QMX Gold upsizes and closes previously announced non-brokered private placement at $1.8 million
QMX Gold Corporation (“QMX” or the “Company”) (TSX.V: QMX) is pleased to announce it has closed its previously announced non-brokered private placement for gross proceeds of approximately $1.8 million (the “Offering”). In connection with the Offering, the Company issued 19,872,000 units (each, a “Unit”) at a price of $0.09 per Unit. Each Unit consists of one common share of the Company that qualify as a “flow through share” for purposes of the Income Tax Act (Canada) (each, a “FT Share”) and one half of one common share purchase warrant (each whole warrant, a “Warrant”), entitling the holder to acquire one additional regular common share at an exercise price of $0.11 for a period of 24 months from issuance (each, a “Common Share”).
The Company intends to use the net proceeds from the Offering to fund the Company’s current exploration activities on its Val-d’Or Mining Camp property located in Québec.
In connection with the Offering, QMX has engaged Canaccord Genuity Corp. to act as its financial advisor for the Offering and paid aggregate finder’s fees of $112,322.00 in cash and 1,248,021 finder’s warrants (“Finder’s Warrants”) to certain finders. Each Finder Warrant will entitle the holder thereof to purchase one Share at a price of $0.11 for a period of 24 months from the date of the closing of the Offering.
All of the expenditures funded with the gross proceeds of the Offering shall qualify for "Canadian Exploration Expenses" (within the meaning of the Income Tax Act (Canada)) and will qualify as "flow-through mining expenditures" (the "Qualifying Expenditures"), as defined in subsection 127(9) of the Income Tax Act (Canada).

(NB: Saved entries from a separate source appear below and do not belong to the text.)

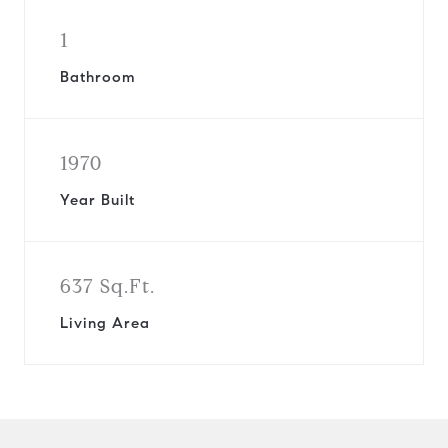
1
Bathroom
1970
Year Built
637 Sq.Ft.
Living Area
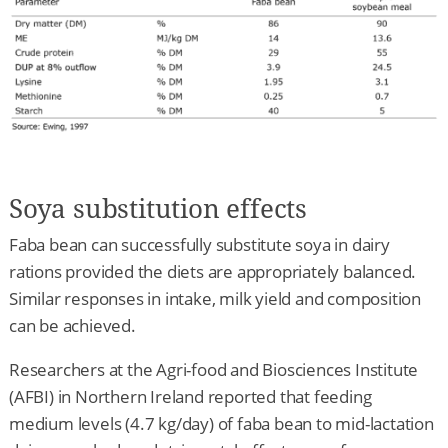
Soya substitution effects
Faba bean can successfully substitute soya in dairy
rations provided the diets are appropriately balanced.
Similar responses in intake, milk yield and composition
can be achieved.
Researchers at the Agri-food and Biosciences Institute
(AFBI) in Northern Ireland reported that feeding
medium levels (4.7 kg/day) of faba bean to mid-lactation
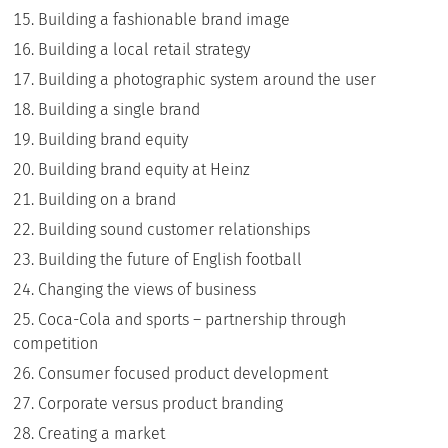
Building a fashionable brand image
Building a local retail strategy
Building a photographic system around the user
Building a single brand
Building brand equity
Building brand equity at Heinz
Building on a brand
Building sound customer relationships
Building the future of English football
Changing the views of business
Coca-Cola and sports – partnership through
competition
Consumer focused product development
Corporate versus product branding
Creating a market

In addition, the FT Shares will also qualify for the two 10% enhancements under section 726.4.9 and section 7188.8.131.52 of the Quebec Taxation Act, which will be renounced to the subscribers with an effective date no later than December 31, 2018 to the initial purchasers of the Units in an aggregate amount not less than the gross proceeds raised from the issue of the Units.

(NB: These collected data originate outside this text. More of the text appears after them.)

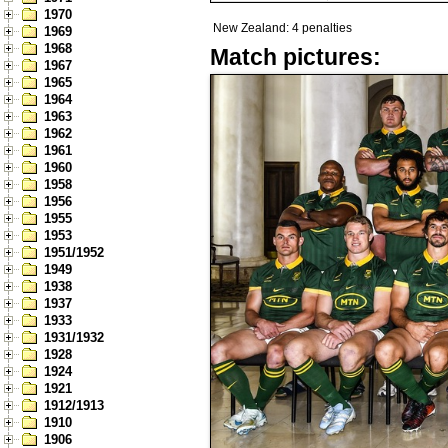
1970
New Zealand: 4 penalties
1969
1968
Match pictures:
1967
1965
1964
1963
1962
1961
1960
1958
1956
1955
1953
1951/1952
1949
1938
1937
1933
1931/1932
1928
1924
1921
1912/1913
1910
1906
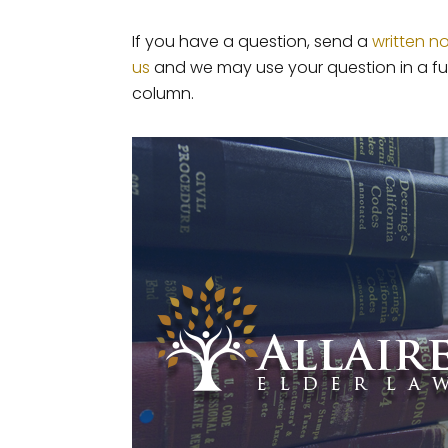
If you have a question, send a
written n
us
and we may use your question in a fu
column.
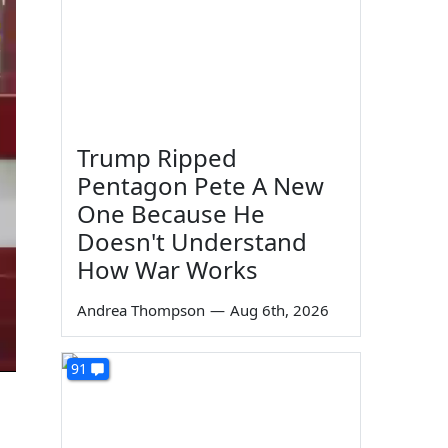
Trump Ripped
Pentagon Pete A New
One Because He
Doesn't Understand
How War Works
Andrea Thompson
—
Aug 6th, 2026
91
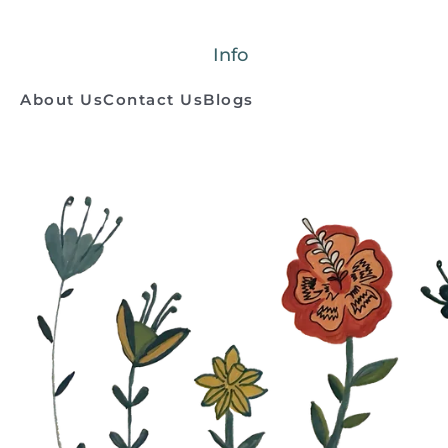
Info
About Us
Contact Us
Blogs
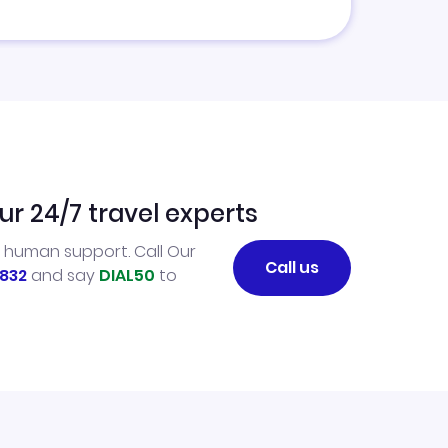
ur 24/7 travel experts
l human support. Call Our
Call us
832
and say
DIAL50
to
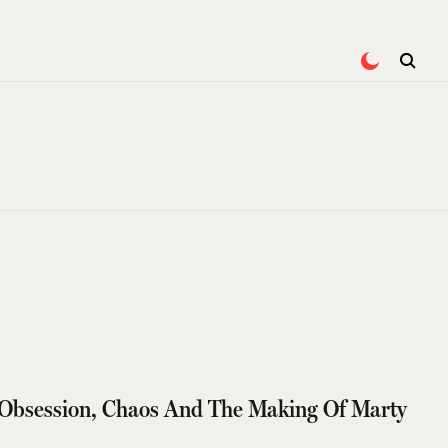
Obsession, Chaos And The Making Of Marty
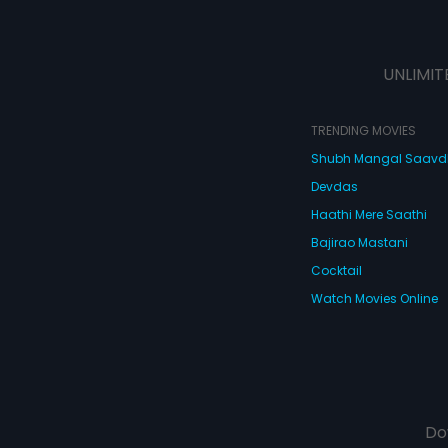
UNLIMIT
TRENDING MOVIES
Shubh Mangal Saav
Devdas
Haathi Mere Saathi
Bajirao Mastani
Cocktail
Watch Movies Online
Do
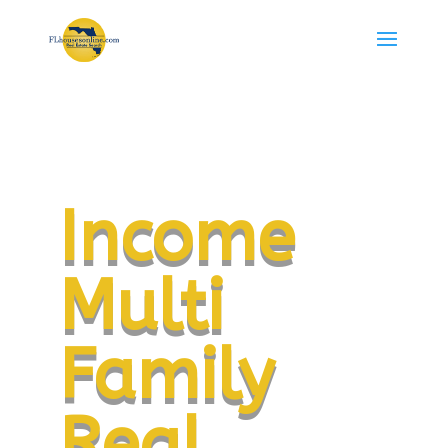
Income
Multi
Family
Real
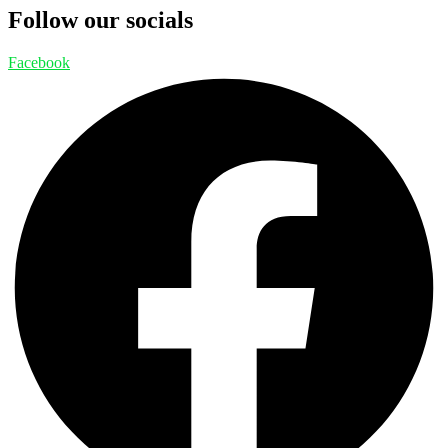
Follow our socials
Facebook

All securities issued under this Offering are subject to a statutory hold period ending four months and one day from the closing date of the Offering.
The securities offered under the Offering have not been registered under the U.S. Securities Act of 1933, as amended, and may not be offered or sold in the United States absent registration or an applicable exemption from the registration requirements. This news release shall not constitute an offer to sell or the solicitation of an offer to buy nor shall there be any sale of the securities in any State in which such offer, solicitation or sale would be unlawful.
QMX Gold is pleased to welcome Fred Leigh back to the board of directors of the Company as Interim Chairman. Mr. Leigh was the Chairman of QMX from mid-2016 to late 2017. Mr. Leigh will replace Michael Timmins who has elected to step down from his role as Executive Chairman, effective immediately, in order to pursue other opportunities. We would like to thank Mr. Timmins for his valuable contribution to QMX on multiple corporate development initiatives including the recently announced custom milling agreement with Gowest Gold Ltd. We wish him all the best in his future endeavors.
About QMX Gold Corporation
QMX Gold Corporation is a Canadian based resource company traded on the TSX-V under the symbol “QMX”. The Company is systematically exploring its extensive property position in the Val d’Or mining camp in the Abitibi District of Quebec. QMX is currently drilling in the Val d’Or East portion of its land package focused on the Bonnefond plug and in and around the Bevcon Intrusive. In addition to its extensive land package QMX owns the strategically located Aurbel gold mill and tailings facility, which is expected to commence custom milling in 2019.